*Document segment*
= Beginning of Section =
More than four million Pakistanis have been displaced across 70 districts following the 2025 floods that wreaked havoc on homes, villages and livelihoods nationwide, according to the government’s preliminary flood-damage report.

The document compiled by the Ministry of Planning, Development and Special Initiatives states that the floods destroyed or damaged 229,763 houses, with total housing-sector losses valued at about Rs92 billion. Punjab accounted for over 92 percent of this destruction—213,097 homes—followed by scattered damages in Sindh, KP, Balochistan, GB and AJK.

“Given the magnitude and scale of destruction, rehabilitation and reconstruction could take up to a decade, particularly in remote or severely impacted regions,” the report cautioned. Thousands of families remain in temporary shelters or open spaces with limited access to clean water, sanitation and healthcare.

The humanitarian crisis has been compounded by the loss of 22,841 livestock and damage to cropland, roads and bridges. Rural communities dependent on small-scale farming and animal husbandry have seen their primary income sources washed away. The report estimated that 1,039 people lost their lives and 1,067 were injured, underscoring the disaster’s severe human toll.

Provincial assessments detail the grim reality: in Punjab alone, more than 160,000 houses were partially damaged and nearly 50,000 completely destroyed; in KP, hundreds of settlements along river belts were inundated, while in Sindh, rising waters submerged low-lying villages for weeks. Many displaced families are yet to return home as standing water continues to stagnate.

The Planning Ministry emphasised that humanitarian aid and reconstruction must transition from short-term relief to sustainable community rebuilding. “Recovery will require coordinated planning, sustained financial investment and multi-sectoral support to restore housing and rebuild resilient communities,” it noted.

Experts cited in the report called for introducing disaster-resilient housing models, improved drainage infrastructure, and affordable credit for home reconstruction. They warned that reconstruction using conventional materials and layouts would recreate the same vulnerabilities exposed this year.

The National Disaster Management Authority (NDMA) and provincial disaster agencies have jointly initiated damage verification to prioritise assistance for the most vulnerable households, including widows, landless farmers and persons with disabilities.

Authorities are also coordinating with donors and NGOs to develop a “Flood Recovery Framework,” linking housing grants to local employment generation through brick-making, carpentry and small-scale construction work.

The report underscored that long-term displacement carries grave socio-economic risks—urban migration, informal settlement growth and pressure on municipal services. Unless rural housing is rapidly restored, many families may permanently leave their ancestral areas, intensifying unplanned urbanisation.

It concluded that Pakistan’s future disaster-management strategy must embed housing reconstruction within broader climate adaptation and poverty-reduction agendas. “Every house rebuilt with resilience is a shield against the next calamity,” the ministry affirmed.
= End of Section =
*Entries provided*
= Beginning of Section =
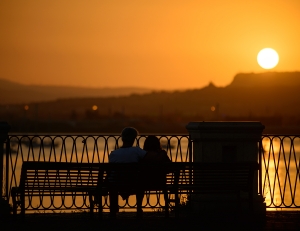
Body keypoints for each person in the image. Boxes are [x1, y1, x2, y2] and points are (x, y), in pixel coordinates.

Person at [108, 127, 146, 218]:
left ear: (122, 138)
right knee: (141, 181)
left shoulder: (113, 154)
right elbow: (148, 158)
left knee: (112, 182)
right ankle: (139, 208)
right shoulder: (137, 151)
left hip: (116, 185)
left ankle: (113, 210)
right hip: (134, 184)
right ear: (134, 139)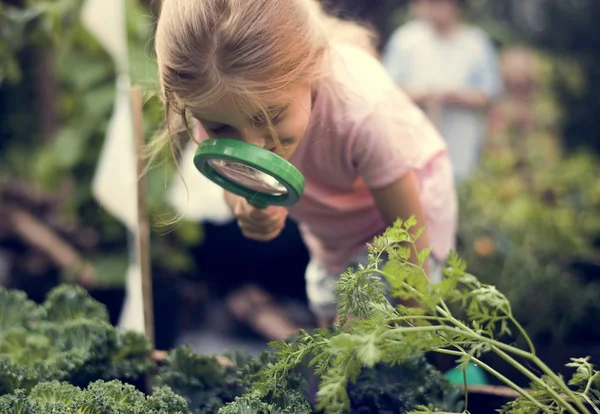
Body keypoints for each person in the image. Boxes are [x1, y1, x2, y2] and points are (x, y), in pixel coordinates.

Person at [151, 0, 458, 328]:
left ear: (313, 65)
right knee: (331, 326)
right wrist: (243, 204)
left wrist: (411, 326)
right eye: (221, 129)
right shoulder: (218, 102)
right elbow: (233, 180)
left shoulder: (361, 110)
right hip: (332, 233)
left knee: (364, 330)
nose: (252, 146)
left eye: (270, 117)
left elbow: (408, 231)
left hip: (408, 219)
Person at [382, 0, 501, 183]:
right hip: (413, 141)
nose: (432, 9)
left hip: (462, 141)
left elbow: (488, 93)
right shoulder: (405, 40)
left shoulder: (475, 43)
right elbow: (388, 89)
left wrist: (457, 97)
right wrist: (422, 95)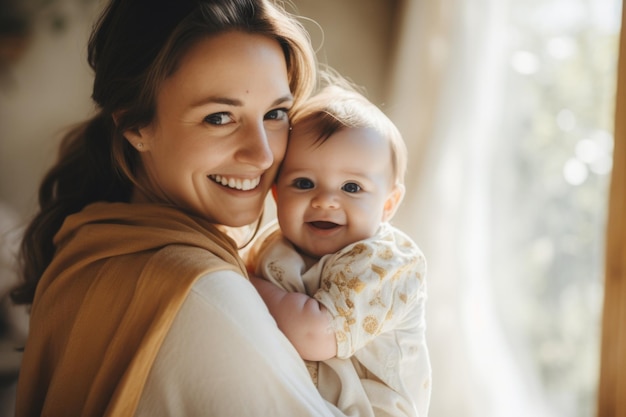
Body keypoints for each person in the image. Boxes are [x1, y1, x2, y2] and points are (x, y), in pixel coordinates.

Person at [9, 0, 351, 415]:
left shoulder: (91, 243)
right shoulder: (203, 294)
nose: (262, 154)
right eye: (219, 118)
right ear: (136, 126)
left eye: (276, 113)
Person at [246, 84, 432, 417]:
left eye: (351, 187)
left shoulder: (387, 263)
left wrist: (242, 283)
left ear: (388, 204)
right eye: (304, 183)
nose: (325, 200)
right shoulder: (272, 244)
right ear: (276, 194)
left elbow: (313, 333)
= End of Section =
*Tasks to carry out*
1. In the article on Pakistan's 2025 floods, how many livestock were lost?
2. Repeat the article on Pakistan's 2025 floods word for word from "More than four" to "sanitation and healthcare.".

*Response list*
1. 22,841

2.
More than four million Pakistanis have been displaced across 70 districts following the 2025 floods that wreaked havoc on homes, villages and livelihoods nationwide, according to the government’s preliminary flood-damage report.

The document compiled by the Ministry of Planning, Development and Special Initiatives states that the floods destroyed or damaged 229,763 houses, with total housing-sector losses valued at about Rs92 billion. Punjab accounted for over 92 percent of this destruction—213,097 homes—followed by scattered damages in Sindh, KP, Balochistan, GB and AJK.

“Given the magnitude and scale of destruction, rehabilitation and reconstruction could take up to a decade, particularly in remote or severely impacted regions,” the report cautioned. Thousands of families remain in temporary shelters or open spaces with limited access to clean water, sanitation and healthcare.